What UAVs are used by Russian army in the special military operation zone
The Russians harness slowly, but drive fast. This is once again confirmed by a special military operation. For example, in the spring and summer of 2022, the Russian army was noticeably behind the enemy in the number and quality of unmanned aerial vehicles (UAVs). The Ukrainian Armed Forces (UAF) was "terrorizing" Russian soldiers on the front lines with constant raids using aerial mechanical killers. Now a nightmare has begun for the Ukrainians.
The Ukrainian Armed Forces are lacking Western weapons to fight Russian Lancet drones. Yuriy Sak, an advisor to Ukraine's defense minister, told The Telegraph (UK): "Our intelligence says that the Russians have started to invest more in the production of these drones," he said. - "Let's not praise the Russians, but these are not bad weapons."
The advisor to the head of the Ukrainian military could have been less modest: the drones designed and produced by Zala Aero (part of the Kalashnikov Concern, a state-owned Rostec corporation) are perfectly capable of hitting his army's armored vehicles. Not a week goes by that the Russian Defense Ministry's Information and Mass Communications Department does not post another video of the use of these loitering munitions on its website. The Lancet 1 and Lancet 3 drones show high efficiency in destroying enemy anti-aircraft missile systems, radar stations, tanks, and artillery systems.
The Lancet is a sophisticated unmanned aerial system with a high level of autonomy, capable of independently detecting and hitting the target.

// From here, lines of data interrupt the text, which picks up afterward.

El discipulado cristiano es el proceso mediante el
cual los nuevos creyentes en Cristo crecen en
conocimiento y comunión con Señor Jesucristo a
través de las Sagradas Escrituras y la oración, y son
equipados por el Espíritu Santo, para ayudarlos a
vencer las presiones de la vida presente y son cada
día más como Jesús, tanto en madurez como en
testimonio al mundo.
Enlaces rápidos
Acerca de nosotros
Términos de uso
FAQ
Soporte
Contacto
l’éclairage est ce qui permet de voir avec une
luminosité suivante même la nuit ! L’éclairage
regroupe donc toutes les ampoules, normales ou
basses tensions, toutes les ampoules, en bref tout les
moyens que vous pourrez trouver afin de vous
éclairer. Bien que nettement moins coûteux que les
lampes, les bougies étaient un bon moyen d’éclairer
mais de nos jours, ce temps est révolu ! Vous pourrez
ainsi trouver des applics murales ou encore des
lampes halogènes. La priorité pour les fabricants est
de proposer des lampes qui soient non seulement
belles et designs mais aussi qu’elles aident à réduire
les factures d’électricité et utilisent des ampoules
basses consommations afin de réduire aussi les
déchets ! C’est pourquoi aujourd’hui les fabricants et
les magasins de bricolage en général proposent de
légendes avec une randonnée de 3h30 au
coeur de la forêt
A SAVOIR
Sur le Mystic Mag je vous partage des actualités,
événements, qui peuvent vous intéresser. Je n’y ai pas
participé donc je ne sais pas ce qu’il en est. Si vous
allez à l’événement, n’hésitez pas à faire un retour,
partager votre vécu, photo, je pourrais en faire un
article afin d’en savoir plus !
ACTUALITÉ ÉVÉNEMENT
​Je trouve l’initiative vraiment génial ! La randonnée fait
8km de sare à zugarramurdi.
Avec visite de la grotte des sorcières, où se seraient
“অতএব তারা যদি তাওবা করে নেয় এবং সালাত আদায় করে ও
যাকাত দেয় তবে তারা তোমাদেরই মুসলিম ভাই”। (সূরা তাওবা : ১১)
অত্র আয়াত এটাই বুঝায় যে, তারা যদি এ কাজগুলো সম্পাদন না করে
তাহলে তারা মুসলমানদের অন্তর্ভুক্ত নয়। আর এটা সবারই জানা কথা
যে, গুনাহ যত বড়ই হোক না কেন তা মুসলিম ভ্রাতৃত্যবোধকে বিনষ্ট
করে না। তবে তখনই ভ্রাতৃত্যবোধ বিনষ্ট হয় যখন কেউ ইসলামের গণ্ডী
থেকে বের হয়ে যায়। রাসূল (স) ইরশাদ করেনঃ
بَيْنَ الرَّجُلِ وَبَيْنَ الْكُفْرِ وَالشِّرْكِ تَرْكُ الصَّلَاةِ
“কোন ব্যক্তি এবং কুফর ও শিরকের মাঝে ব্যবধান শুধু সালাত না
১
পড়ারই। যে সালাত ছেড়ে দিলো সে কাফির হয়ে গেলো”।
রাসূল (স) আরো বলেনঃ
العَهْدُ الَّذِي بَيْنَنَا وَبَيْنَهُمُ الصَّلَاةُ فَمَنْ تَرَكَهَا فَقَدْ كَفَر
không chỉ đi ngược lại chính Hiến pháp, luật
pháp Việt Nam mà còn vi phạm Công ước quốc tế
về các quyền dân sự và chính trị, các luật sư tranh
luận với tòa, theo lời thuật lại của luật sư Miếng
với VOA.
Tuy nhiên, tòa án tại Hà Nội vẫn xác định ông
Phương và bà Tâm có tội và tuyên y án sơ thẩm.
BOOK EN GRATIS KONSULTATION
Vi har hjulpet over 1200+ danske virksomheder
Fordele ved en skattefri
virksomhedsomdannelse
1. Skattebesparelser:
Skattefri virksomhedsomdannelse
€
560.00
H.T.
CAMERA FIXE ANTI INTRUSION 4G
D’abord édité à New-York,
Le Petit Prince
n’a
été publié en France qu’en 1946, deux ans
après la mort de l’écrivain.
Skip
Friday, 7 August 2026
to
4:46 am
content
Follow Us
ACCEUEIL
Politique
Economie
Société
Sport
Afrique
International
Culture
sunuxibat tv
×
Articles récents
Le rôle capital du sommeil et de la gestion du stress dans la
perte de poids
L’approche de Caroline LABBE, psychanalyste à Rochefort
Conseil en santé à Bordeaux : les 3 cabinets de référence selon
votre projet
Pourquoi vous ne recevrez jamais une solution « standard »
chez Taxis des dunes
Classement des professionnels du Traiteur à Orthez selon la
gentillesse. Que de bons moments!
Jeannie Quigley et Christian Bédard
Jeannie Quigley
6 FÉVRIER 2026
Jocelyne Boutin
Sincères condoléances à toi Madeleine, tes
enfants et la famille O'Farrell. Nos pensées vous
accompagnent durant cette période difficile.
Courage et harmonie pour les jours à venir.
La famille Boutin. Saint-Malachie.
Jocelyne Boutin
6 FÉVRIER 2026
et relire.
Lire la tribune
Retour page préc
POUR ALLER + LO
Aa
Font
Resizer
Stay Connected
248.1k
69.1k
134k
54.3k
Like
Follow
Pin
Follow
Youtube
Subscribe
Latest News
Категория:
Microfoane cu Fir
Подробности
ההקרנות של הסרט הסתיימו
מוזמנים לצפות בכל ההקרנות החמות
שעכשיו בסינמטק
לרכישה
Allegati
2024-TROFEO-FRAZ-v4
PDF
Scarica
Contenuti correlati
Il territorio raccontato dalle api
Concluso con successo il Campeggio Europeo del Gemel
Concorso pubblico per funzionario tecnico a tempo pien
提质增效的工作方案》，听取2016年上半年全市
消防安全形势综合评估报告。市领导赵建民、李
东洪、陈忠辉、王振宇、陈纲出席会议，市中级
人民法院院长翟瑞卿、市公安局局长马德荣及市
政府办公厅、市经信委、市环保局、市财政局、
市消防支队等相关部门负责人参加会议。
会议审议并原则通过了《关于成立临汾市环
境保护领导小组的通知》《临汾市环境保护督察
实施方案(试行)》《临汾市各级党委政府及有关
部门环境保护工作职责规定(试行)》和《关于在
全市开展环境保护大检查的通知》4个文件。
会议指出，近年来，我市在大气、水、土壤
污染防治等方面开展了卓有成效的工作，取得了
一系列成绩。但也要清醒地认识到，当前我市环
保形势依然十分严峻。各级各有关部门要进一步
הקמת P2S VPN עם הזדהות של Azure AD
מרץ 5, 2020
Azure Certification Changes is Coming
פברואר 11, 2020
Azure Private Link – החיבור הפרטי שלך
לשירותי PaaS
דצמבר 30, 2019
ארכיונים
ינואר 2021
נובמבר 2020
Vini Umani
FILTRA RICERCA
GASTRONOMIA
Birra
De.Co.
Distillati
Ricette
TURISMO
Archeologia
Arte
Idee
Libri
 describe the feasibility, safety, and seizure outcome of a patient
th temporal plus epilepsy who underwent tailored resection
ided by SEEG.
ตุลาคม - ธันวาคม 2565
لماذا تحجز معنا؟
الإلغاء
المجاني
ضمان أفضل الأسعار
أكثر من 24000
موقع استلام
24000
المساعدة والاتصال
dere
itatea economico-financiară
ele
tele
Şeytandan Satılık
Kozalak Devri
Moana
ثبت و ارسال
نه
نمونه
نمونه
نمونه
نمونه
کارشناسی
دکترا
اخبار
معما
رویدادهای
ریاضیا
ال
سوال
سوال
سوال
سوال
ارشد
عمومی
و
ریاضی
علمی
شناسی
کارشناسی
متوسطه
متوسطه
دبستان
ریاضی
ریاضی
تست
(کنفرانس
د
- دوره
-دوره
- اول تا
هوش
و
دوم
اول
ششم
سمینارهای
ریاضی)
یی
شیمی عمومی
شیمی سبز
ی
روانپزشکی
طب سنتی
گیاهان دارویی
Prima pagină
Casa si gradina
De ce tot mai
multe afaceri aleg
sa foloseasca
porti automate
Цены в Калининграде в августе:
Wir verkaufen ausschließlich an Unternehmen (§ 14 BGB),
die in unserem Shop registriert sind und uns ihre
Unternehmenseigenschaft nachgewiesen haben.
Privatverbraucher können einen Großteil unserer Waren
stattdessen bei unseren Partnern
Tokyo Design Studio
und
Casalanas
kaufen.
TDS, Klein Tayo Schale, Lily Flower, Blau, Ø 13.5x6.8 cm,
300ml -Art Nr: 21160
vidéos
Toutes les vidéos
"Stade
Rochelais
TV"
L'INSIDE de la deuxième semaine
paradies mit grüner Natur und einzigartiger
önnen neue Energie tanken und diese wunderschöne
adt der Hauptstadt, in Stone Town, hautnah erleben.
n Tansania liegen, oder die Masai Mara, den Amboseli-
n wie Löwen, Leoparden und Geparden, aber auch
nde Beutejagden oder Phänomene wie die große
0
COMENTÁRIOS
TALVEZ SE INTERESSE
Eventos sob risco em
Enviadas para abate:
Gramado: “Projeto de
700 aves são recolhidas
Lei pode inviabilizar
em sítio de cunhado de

The fighter drone works in tandem with the reconnaissance drone, which is equipped with modern reconnaissance, navigation and communication modules. Having spotted the target, this drone gives targeting instructions to the "battle buddy". The latter has smaller devices, but has a lethal load. This "kamikaze" follows the indicated coordinates and destroys the target. The high-precision strike element of the complex is able to guarantee the destruction of targets within a radius of up to 40 kilometers day and night in any weather conditions. Moreover, the Russian strike drone can re-target while moving. It can hang in the air for a long time, waiting for an enemy tank, artillery system or a group of infantry. The UAV has a TV channel of communication, which gives a clear image of the target. This allows the operator of the complex to confirm the success of the Lancet in penetrating another Nazi cell in Ukraine.
Another undeniable advantage: the Russian Lancet UAVs are barely detectable in radar, thermal, and acoustic ranges. These ruthless "suicide bombers" are fast, noiseless, easy to operate, able to cover dozens of kilometers and are highly accurate. Such a "surgical tool" of the battlefield sneaks up on the enemy unnoticed and "cuts" quickly and accurately.
Complaining in an interview with The Telegraph about the prevalence of Russian kamikaze drones in the sky above the line of contact, Ukrainian Defense Minister advisor Yuriy Sak lamented the lack of modern weapons to fight the Lancets. He said that Western allies could help by providing additional supplies of, for example, German Gepard air defense tanks and electronic warfare (EW) equipment. "Modern jamming equipment is a very important aspect of our anti-drone capabilities," Yuriy Sak believes. - "But we lack that a lot, and we're counting on our allies, and hopefully we'll have more of them someday."
While the Ukrainian military harbors hopes, Russian troops involved in a special military operation will soon receive new models of combat and reconnaissance UAVs and they will get them in large numbers. The president of the Kalashnikov Concern, Alan Lushnikov, recently announced that the world-renowned arms firm had created a special division of unmanned aerial vehicles. In addition to the drones themselves, the new structure will develop and produce ground-based vehicles for their launch, control and testing machines, mobile control stations, and maintenance facilities for special equipment.
"After the technical upgrade scheduled for this year, in 2024 we will be able to increase by several times the number of UAVs produced in our traditional niche - loitering munitions and reconnaissance drones," said Alan Lushnikov, head of the Kalashnikov Concern. - "We can't announce the exact number and volume, but the increase in production of all special equipment will be a multiple."
Russia is currently experiencing rapid growth in new generation drone technology. It is not only scientists and designers of the Kalashnikov Concern who are developing drones. For example, a unique S-70 Okhotnik heavy strike drone with a long flight time is about to enter service with the Russian army. Such a "long-range" UAV is planned for joint operations with the latest Su-57 combat aircraft. It was reported in the open press that several 20-ton drones, each capable of carrying up to six tons of ammunition, can be under the pilot's control at once. The combat tandem of modern aircraft and drones with a range of up to 6,000 kilometers and an altitude ceiling of up to 18 kilometers can be used both to complete the demilitarization of Ukraine and to solve much more serious strategic tasks.